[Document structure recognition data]
┄┄┄┄┄┄
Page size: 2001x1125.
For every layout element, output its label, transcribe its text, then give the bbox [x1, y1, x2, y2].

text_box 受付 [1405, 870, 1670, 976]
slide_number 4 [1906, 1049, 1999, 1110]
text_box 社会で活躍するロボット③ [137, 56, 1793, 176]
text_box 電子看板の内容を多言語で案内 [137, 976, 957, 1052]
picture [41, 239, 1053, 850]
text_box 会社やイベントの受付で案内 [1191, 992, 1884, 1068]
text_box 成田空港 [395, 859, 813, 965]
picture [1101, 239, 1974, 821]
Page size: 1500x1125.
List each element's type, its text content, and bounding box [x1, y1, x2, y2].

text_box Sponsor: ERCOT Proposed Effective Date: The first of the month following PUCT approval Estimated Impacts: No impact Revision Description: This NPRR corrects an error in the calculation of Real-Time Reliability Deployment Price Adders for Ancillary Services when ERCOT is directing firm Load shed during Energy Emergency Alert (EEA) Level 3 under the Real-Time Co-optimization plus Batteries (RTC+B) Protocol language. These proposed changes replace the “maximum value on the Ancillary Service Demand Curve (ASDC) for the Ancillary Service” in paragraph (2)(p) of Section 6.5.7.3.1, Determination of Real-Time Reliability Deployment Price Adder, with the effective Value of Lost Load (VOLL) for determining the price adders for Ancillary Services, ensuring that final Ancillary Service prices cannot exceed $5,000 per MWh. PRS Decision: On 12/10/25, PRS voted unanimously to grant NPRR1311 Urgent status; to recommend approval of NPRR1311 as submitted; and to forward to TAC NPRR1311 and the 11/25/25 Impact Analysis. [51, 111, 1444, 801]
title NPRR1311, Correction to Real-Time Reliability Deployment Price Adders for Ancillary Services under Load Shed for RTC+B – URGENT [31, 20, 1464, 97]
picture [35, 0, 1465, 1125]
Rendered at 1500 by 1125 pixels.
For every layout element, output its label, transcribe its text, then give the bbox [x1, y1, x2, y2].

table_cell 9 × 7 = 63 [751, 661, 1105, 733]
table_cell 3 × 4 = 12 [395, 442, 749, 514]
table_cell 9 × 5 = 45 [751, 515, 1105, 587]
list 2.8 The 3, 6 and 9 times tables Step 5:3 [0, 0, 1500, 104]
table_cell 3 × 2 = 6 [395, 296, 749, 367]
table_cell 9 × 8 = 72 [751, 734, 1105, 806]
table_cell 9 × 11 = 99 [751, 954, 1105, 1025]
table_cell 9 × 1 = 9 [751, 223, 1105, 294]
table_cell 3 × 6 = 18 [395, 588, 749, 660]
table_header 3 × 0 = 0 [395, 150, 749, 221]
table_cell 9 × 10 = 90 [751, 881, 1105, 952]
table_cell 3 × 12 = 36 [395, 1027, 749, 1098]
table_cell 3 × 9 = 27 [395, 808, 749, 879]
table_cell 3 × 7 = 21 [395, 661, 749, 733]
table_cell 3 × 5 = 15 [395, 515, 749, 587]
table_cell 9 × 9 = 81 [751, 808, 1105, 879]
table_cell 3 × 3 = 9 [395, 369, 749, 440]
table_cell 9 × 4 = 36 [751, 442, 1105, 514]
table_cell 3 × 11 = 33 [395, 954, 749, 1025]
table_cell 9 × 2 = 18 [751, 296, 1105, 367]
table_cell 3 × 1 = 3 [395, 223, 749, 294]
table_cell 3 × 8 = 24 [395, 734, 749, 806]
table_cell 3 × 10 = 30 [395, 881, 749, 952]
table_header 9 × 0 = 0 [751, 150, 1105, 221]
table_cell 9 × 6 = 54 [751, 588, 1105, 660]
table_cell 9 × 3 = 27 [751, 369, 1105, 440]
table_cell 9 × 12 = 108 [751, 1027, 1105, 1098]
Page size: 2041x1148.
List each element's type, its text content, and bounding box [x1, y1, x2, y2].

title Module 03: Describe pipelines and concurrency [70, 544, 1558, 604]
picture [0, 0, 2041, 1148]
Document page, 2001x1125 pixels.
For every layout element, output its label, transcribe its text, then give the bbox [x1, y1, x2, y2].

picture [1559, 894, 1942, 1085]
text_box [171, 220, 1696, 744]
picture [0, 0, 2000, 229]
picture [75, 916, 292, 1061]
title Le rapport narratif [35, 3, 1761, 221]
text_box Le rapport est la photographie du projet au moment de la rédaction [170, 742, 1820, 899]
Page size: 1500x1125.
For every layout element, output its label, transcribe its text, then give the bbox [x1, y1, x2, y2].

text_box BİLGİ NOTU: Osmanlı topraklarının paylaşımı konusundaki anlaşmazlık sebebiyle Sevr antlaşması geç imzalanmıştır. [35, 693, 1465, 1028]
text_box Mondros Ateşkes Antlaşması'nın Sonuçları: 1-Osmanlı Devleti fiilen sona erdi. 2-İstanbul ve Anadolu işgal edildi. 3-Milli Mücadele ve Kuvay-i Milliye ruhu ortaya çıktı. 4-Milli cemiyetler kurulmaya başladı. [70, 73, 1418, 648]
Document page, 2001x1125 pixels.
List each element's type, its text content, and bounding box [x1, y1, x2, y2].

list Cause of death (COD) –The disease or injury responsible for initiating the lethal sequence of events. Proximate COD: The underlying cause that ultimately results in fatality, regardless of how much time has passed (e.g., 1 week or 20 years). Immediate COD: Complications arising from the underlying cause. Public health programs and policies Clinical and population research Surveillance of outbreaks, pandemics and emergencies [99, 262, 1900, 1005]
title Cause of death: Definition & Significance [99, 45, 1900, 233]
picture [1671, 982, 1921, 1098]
┄┄┄┄┄┄
• [Exercise goal]: Every entry is to be restated exactly, with no line dropped.

• [Completed exercise]:
Page size: 2001x1125.
For every layout element, output its label, transcribe its text, then give the bbox [x1, y1, x2, y2].

text_box 受付 [1405, 870, 1670, 976]
slide_number 4 [1906, 1049, 1999, 1110]
text_box 社会で活躍するロボット③ [137, 56, 1793, 176]
text_box 電子看板の内容を多言語で案内 [137, 976, 957, 1052]
picture [41, 239, 1053, 850]
text_box 会社やイベントの受付で案内 [1191, 992, 1884, 1068]
text_box 成田空港 [395, 859, 813, 965]
picture [1101, 239, 1974, 821]
Page size: 1500x1125.
List each element's type, its text content, and bounding box [x1, y1, x2, y2].

text_box Sponsor: ERCOT Proposed Effective Date: The first of the month following PUCT approval Estimated Impacts: No impact Revision Description: This NPRR corrects an error in the calculation of Real-Time Reliability Deployment Price Adders for Ancillary Services when ERCOT is directing firm Load shed during Energy Emergency Alert (EEA) Level 3 under the Real-Time Co-optimization plus Batteries (RTC+B) Protocol language. These proposed changes replace the “maximum value on the Ancillary Service Demand Curve (ASDC) for the Ancillary Service” in paragraph (2)(p) of Section 6.5.7.3.1, Determination of Real-Time Reliability Deployment Price Adder, with the effective Value of Lost Load (VOLL) for determining the price adders for Ancillary Services, ensuring that final Ancillary Service prices cannot exceed $5,000 per MWh. PRS Decision: On 12/10/25, PRS voted unanimously to grant NPRR1311 Urgent status; to recommend approval of NPRR1311 as submitted; and to forward to TAC NPRR1311 and the 11/25/25 Impact Analysis. [51, 111, 1444, 801]
title NPRR1311, Correction to Real-Time Reliability Deployment Price Adders for Ancillary Services under Load Shed for RTC+B – URGENT [31, 20, 1464, 97]
picture [35, 0, 1465, 1125]
Rendered at 1500 by 1125 pixels.
For every layout element, output its label, transcribe its text, then give the bbox [x1, y1, x2, y2].

table_cell 9 × 7 = 63 [751, 661, 1105, 733]
table_cell 3 × 4 = 12 [395, 442, 749, 514]
table_cell 9 × 5 = 45 [751, 515, 1105, 587]
list 2.8 The 3, 6 and 9 times tables Step 5:3 [0, 0, 1500, 104]
table_cell 3 × 2 = 6 [395, 296, 749, 367]
table_cell 9 × 8 = 72 [751, 734, 1105, 806]
table_cell 9 × 11 = 99 [751, 954, 1105, 1025]
table_cell 9 × 1 = 9 [751, 223, 1105, 294]
table_cell 3 × 6 = 18 [395, 588, 749, 660]
table_header 3 × 0 = 0 [395, 150, 749, 221]
table_cell 9 × 10 = 90 [751, 881, 1105, 952]
table_cell 3 × 12 = 36 [395, 1027, 749, 1098]
table_cell 3 × 9 = 27 [395, 808, 749, 879]
table_cell 3 × 7 = 21 [395, 661, 749, 733]
table_cell 3 × 5 = 15 [395, 515, 749, 587]
table_cell 9 × 9 = 81 [751, 808, 1105, 879]
table_cell 3 × 3 = 9 [395, 369, 749, 440]
table_cell 9 × 4 = 36 [751, 442, 1105, 514]
table_cell 3 × 11 = 33 [395, 954, 749, 1025]
table_cell 9 × 2 = 18 [751, 296, 1105, 367]
table_cell 3 × 1 = 3 [395, 223, 749, 294]
table_cell 3 × 8 = 24 [395, 734, 749, 806]
table_cell 3 × 10 = 30 [395, 881, 749, 952]
table_header 9 × 0 = 0 [751, 150, 1105, 221]
table_cell 9 × 6 = 54 [751, 588, 1105, 660]
table_cell 9 × 3 = 27 [751, 369, 1105, 440]
table_cell 9 × 12 = 108 [751, 1027, 1105, 1098]
Page size: 2041x1148.
List each element's type, its text content, and bounding box [x1, y1, x2, y2].

title Module 03: Describe pipelines and concurrency [70, 544, 1558, 604]
picture [0, 0, 2041, 1148]
Document page, 2001x1125 pixels.
For every layout element, output its label, transcribe its text, then give the bbox [x1, y1, x2, y2].

picture [1559, 894, 1942, 1085]
text_box [171, 220, 1696, 744]
picture [0, 0, 2000, 229]
picture [75, 916, 292, 1061]
title Le rapport narratif [35, 3, 1761, 221]
text_box Le rapport est la photographie du projet au moment de la rédaction [170, 742, 1820, 899]
Page size: 1500x1125.
For every layout element, output its label, transcribe its text, then give the bbox [x1, y1, x2, y2].

text_box BİLGİ NOTU: Osmanlı topraklarının paylaşımı konusundaki anlaşmazlık sebebiyle Sevr antlaşması geç imzalanmıştır. [35, 693, 1465, 1028]
text_box Mondros Ateşkes Antlaşması'nın Sonuçları: 1-Osmanlı Devleti fiilen sona erdi. 2-İstanbul ve Anadolu işgal edildi. 3-Milli Mücadele ve Kuvay-i Milliye ruhu ortaya çıktı. 4-Milli cemiyetler kurulmaya başladı. [70, 73, 1418, 648]
Document page, 2001x1125 pixels.
List each element's type, its text content, and bounding box [x1, y1, x2, y2].

list Cause of death (COD) –The disease or injury responsible for initiating the lethal sequence of events. Proximate COD: The underlying cause that ultimately results in fatality, regardless of how much time has passed (e.g., 1 week or 20 years). Immediate COD: Complications arising from the underlying cause. Public health programs and policies Clinical and population research Surveillance of outbreaks, pandemics and emergencies [99, 262, 1900, 1005]
title Cause of death: Definition & Significance [99, 45, 1900, 233]
picture [1671, 982, 1921, 1098]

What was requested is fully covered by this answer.